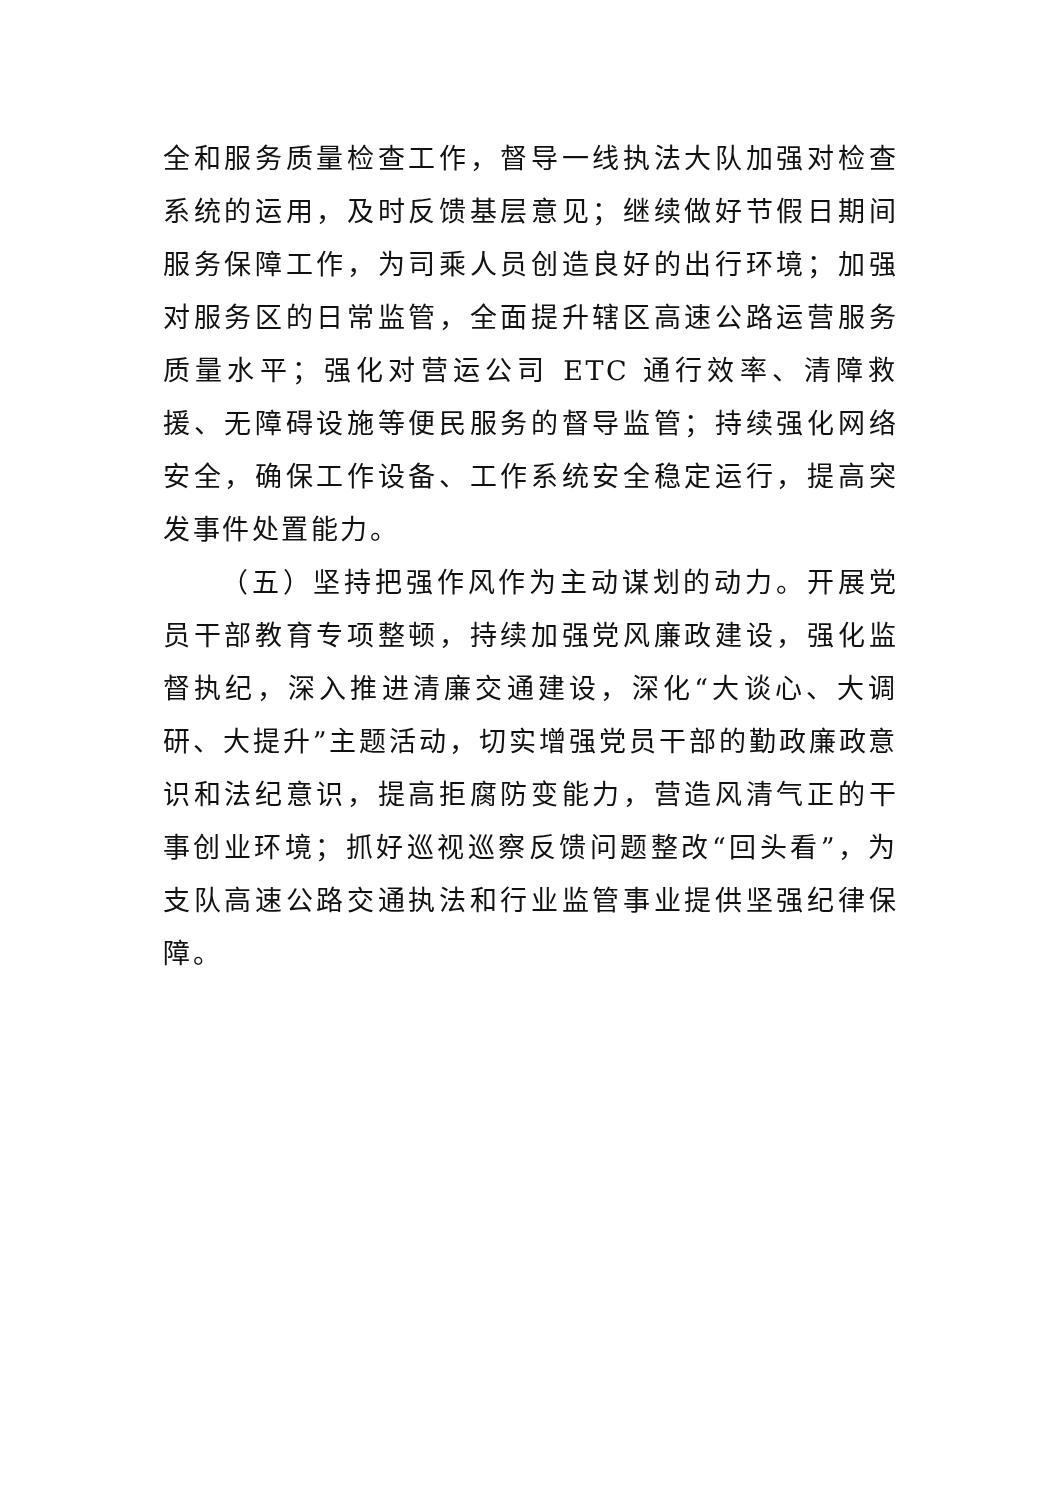全和服务质量检查工作，督导一线执法大队加强对检查系统的运用，及时反馈基层意见；继续做好节假日期间服务保障工作，为司乘人员创造良好的出行环境；加强对服务区的日常监管，全面提升辖区高速公路运营服务质量水平；强化对营运公司 ETC 通行效率、清障救援、无障碍设施等便民服务的督导监管；持续强化网络安全，确保工作设备、工作系统安全稳定运行，提高突发事件处置能力。
（五）坚持把强作风作为主动谋划的动力。开展党员干部教育专项整顿，持续加强党风廉政建设，强化监督执纪，深入推进清廉交通建设，深化“大谈心、大调研、大提升”主题活动，切实增强党员干部的勤政廉政意识和法纪意识，提高拒腐防变能力，营造风清气正的干事创业环境；抓好巡视巡察反馈问题整改“回头看”，为支队高速公路交通执法和行业监管事业提供坚强纪律保障。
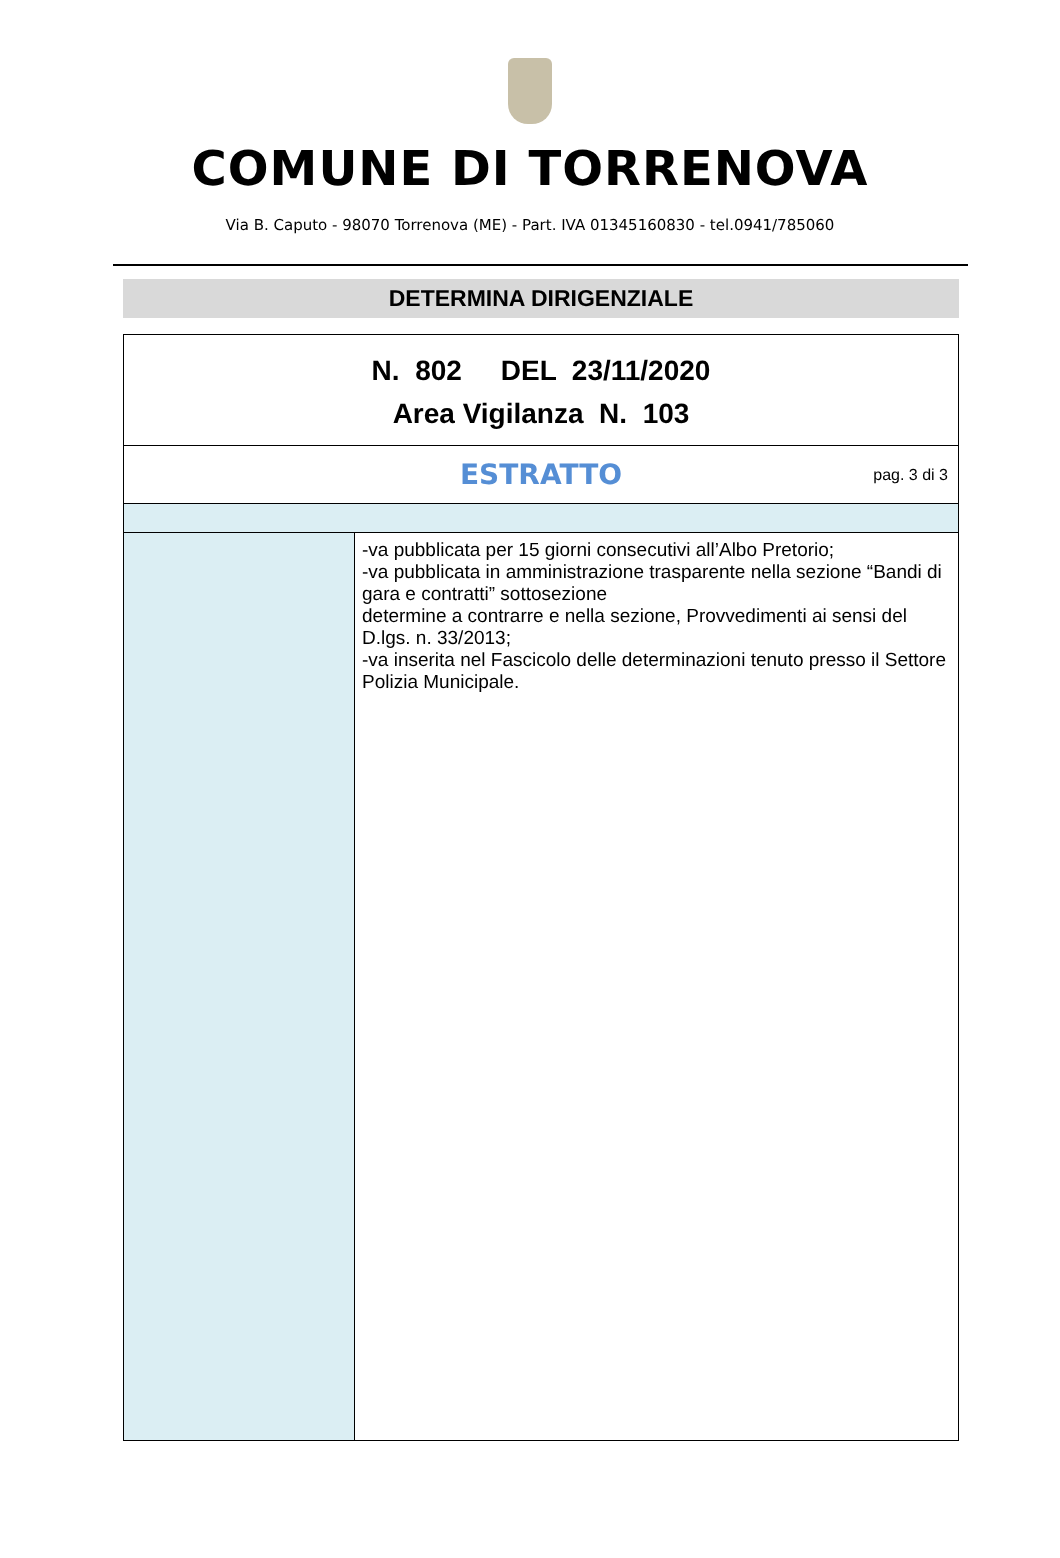COMUNE DI TORRENOVA
Via B. Caputo - 98070 Torrenova (ME) - Part. IVA 01345160830 - tel.0941/785060
DETERMINA DIRIGENZIALE
| N. 802 DEL 23/11/2020 Area Vigilanza N. 103 | |
| ESTRATTO pag. 3 di 3 | |
| | -va pubblicata per 15 giorni consecutivi all’Albo Pretorio; -va pubblicata in amministrazione trasparente nella sezione “Bandi di gara e contratti” sottosezione determine a contrarre e nella sezione, Provvedimenti ai sensi del D.lgs. n. 33/2013; -va inserita nel Fascicolo delle determinazioni tenuto presso il Settore Polizia Municipale. |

------------------------------------------------

■ **Required work**
Omit the pictures, then copy out all the data exactly as it stands.

■ **Reply**
全和服务质量检查工作，督导一线执法大队加强对检查系统的运用，及时反馈基层意见；继续做好节假日期间服务保障工作，为司乘人员创造良好的出行环境；加强对服务区的日常监管，全面提升辖区高速公路运营服务质量水平；强化对营运公司 ETC 通行效率、清障救援、无障碍设施等便民服务的督导监管；持续强化网络安全，确保工作设备、工作系统安全稳定运行，提高突发事件处置能力。
（五）坚持把强作风作为主动谋划的动力。开展党员干部教育专项整顿，持续加强党风廉政建设，强化监督执纪，深入推进清廉交通建设，深化“大谈心、大调研、大提升”主题活动，切实增强党员干部的勤政廉政意识和法纪意识，提高拒腐防变能力，营造风清气正的干事创业环境；抓好巡视巡察反馈问题整改“回头看”，为支队高速公路交通执法和行业监管事业提供坚强纪律保障。
COMUNE DI TORRENOVA
Via B. Caputo - 98070 Torrenova (ME) - Part. IVA 01345160830 - tel.0941/785060
DETERMINA DIRIGENZIALE
| N. 802 DEL 23/11/2020 Area Vigilanza N. 103 | |
| ESTRATTO pag. 3 di 3 | |
| | -va pubblicata per 15 giorni consecutivi all’Albo Pretorio; -va pubblicata in amministrazione trasparente nella sezione “Bandi di gara e contratti” sottosezione determine a contrarre e nella sezione, Provvedimenti ai sensi del D.lgs. n. 33/2013; -va inserita nel Fascicolo delle determinazioni tenuto presso il Settore Polizia Municipale. |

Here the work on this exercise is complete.